-- WHAT TO WORK ON --
Every line in the entries that holds "with" should be identified and copied.

-- DATA LISTING --
━━━━
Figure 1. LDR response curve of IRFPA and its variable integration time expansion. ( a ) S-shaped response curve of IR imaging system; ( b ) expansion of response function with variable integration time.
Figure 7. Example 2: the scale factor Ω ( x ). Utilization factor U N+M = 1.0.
━━━━
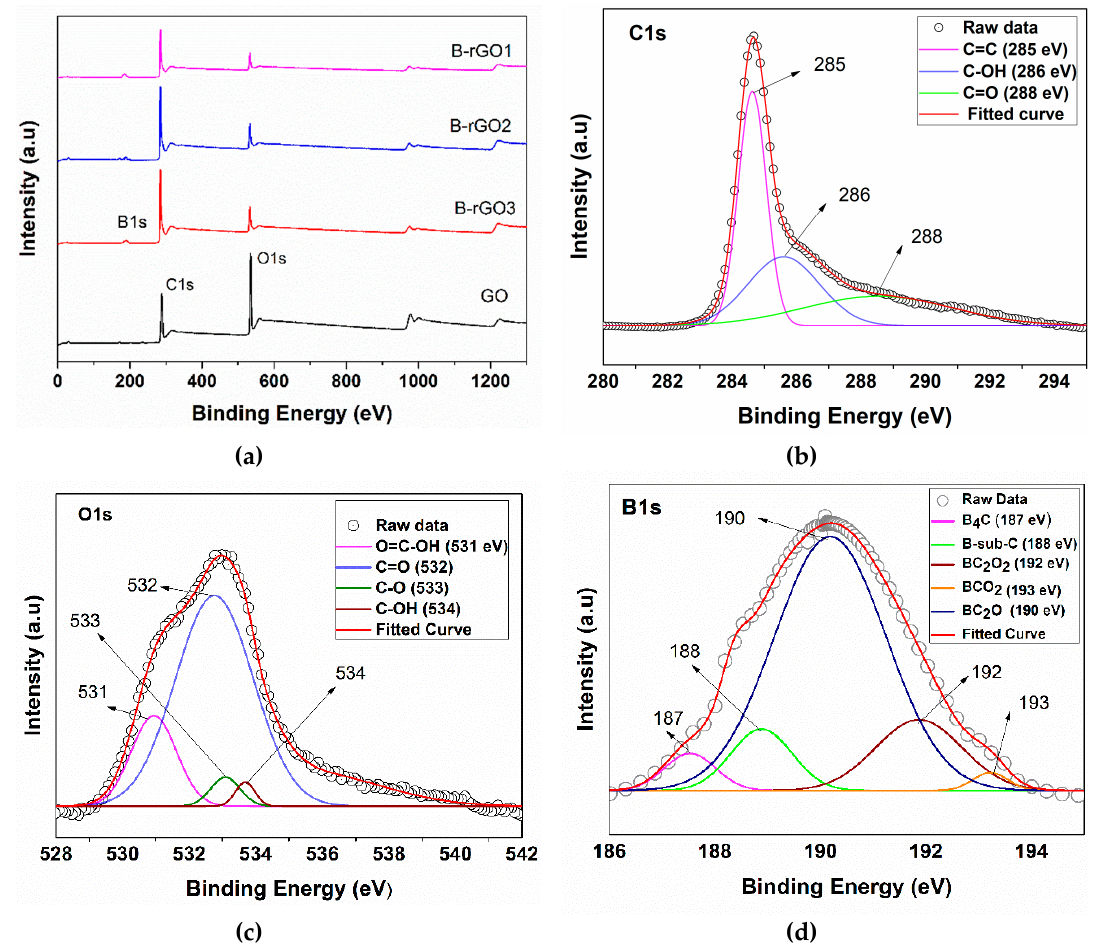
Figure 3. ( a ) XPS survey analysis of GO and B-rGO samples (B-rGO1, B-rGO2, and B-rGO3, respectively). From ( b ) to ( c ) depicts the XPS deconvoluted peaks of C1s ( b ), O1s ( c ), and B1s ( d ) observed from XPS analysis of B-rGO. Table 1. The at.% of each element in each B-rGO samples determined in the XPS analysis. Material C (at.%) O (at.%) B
━━━━
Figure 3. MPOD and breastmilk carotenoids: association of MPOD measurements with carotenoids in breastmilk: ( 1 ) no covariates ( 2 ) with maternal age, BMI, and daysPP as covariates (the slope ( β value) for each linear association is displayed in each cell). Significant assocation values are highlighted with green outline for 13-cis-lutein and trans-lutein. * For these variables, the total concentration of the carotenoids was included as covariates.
━━━━
-- ANSWER TO THIS TASK --
Figure 1. LDR response curve of IRFPA and its variable integration time expansion. ( a ) S-shaped response curve of IR imaging system; ( b ) expansion of response function with variable integration time.
Figure 3. MPOD and breastmilk carotenoids: association of MPOD measurements with carotenoids in breastmilk: ( 1 ) no covariates ( 2 ) with maternal age, BMI, and daysPP as covariates (the slope ( β value) for each linear association is displayed in each cell). Significant assocation values are highlighted with green outline for 13-cis-lutein and trans-lutein. * For these variables, the total concentration of the carotenoids was included as covariates.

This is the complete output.